# DIY CO2 Diffuser for an external Filer



## Grin1118 (Jan 25, 2011)

Hey everyone,

I wanted to know if there is a really efficient way to run a Diffuser on an external filter? I have tried to put my CO2 Supply into the water intake, but I think it is just dissipating out of the water right away.

If you want to see the situation that I am in, I have a thread with some pictures of my rig.

http://www.aquaticplantcentral.com/forumapc/new-planted-aquariums/76346-new-10-gallon-planted-tank.html

Also this is the filter I am using.

http://www.hagen.com/usa/aquatic/product.cfm?CAT=1&SUBCAT=107&PROD_ID=01006000020101

Thanks guys.


----------



## Sketch (Jan 18, 2011)

hi there. i use external filters too. my co2 is bubbled into the aquarium using airstone. i place the airstone so that as much bubble as possible gets sucked into the water intake.

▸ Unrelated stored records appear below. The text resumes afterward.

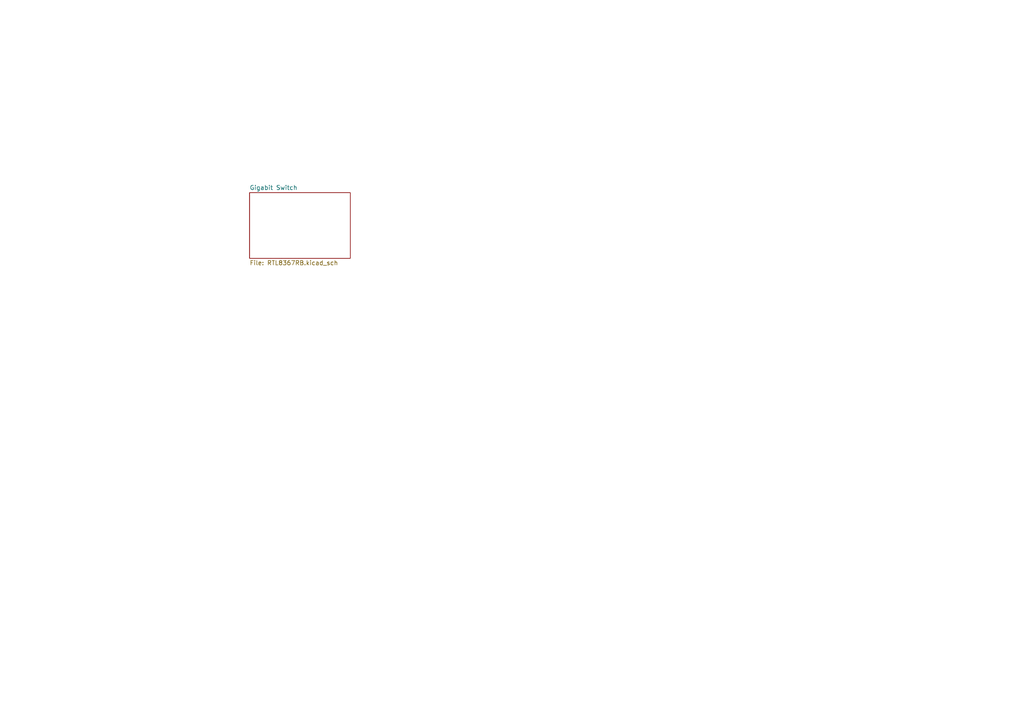
<source format=kicad_sch>
(kicad_sch
	(version 20250114)
	(generator "eeschema")
	(generator_version "9.0")
	(uuid "c5068a13-c569-4e83-812c-191ffce0a55b")
	(paper "A4")
	(lib_symbols)
	(sheet
		(at 72.39 55.88)
		(size 29.21 19.05)
		(exclude_from_sim no)
		(in_bom yes)
		(on_board yes)
		(dnp no)
		(fields_autoplaced yes)
		(stroke
			(width 0.1524)
			(type solid)
		)
		(fill
			(color 0 0 0 0.0000)
		)
		(uuid "3bf8b67b-ce27-4442-8ef6-28acc8e53c2e")
		(property "Sheetname" "Gigabit Switch"
			(at 72.39 55.1684 0)
			(effects
				(font
					(size 1.27 1.27)
				)
				(justify left bottom)
			)
		)
		(property "Sheetfile" "RTL8367RB.kicad_sch"
			(at 72.39 75.5146 0)
			(effects
				(font
					(size 1.27 1.27)
				)
				(justify left top)
			)
		)
		(instances
			(project "cm5_lte_gateway_board"
				(path "/c5068a13-c569-4e83-812c-191ffce0a55b"
					(page "2")
				)
			)
		)
	)
	(sheet_instances
		(path "/"
			(page "1")
		)
	)
	(embedded_fonts no)
)

</source>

airstone breaks the bubble into smaller bubbles, but i find its not fine enough. the filter takes the bubbles in and breaks it down smaller for me and gets trapped in the sponge inside the filter. those that escapes the filter are really tiny. hope this helps. also if too much bubbles escape into the aquarium you could try adding more sponge.


----------



## ermd (Nov 23, 2010)

Hi

I use an Up aqua CO2 Atomizer system / diffuser which I bought on ebay.
It seems to do the job. I have attached it to the return pipe going back into the tank.
I don’t think it will work with DIY CO2 as it needs to be pressurised to pass through the diffuser material.


----------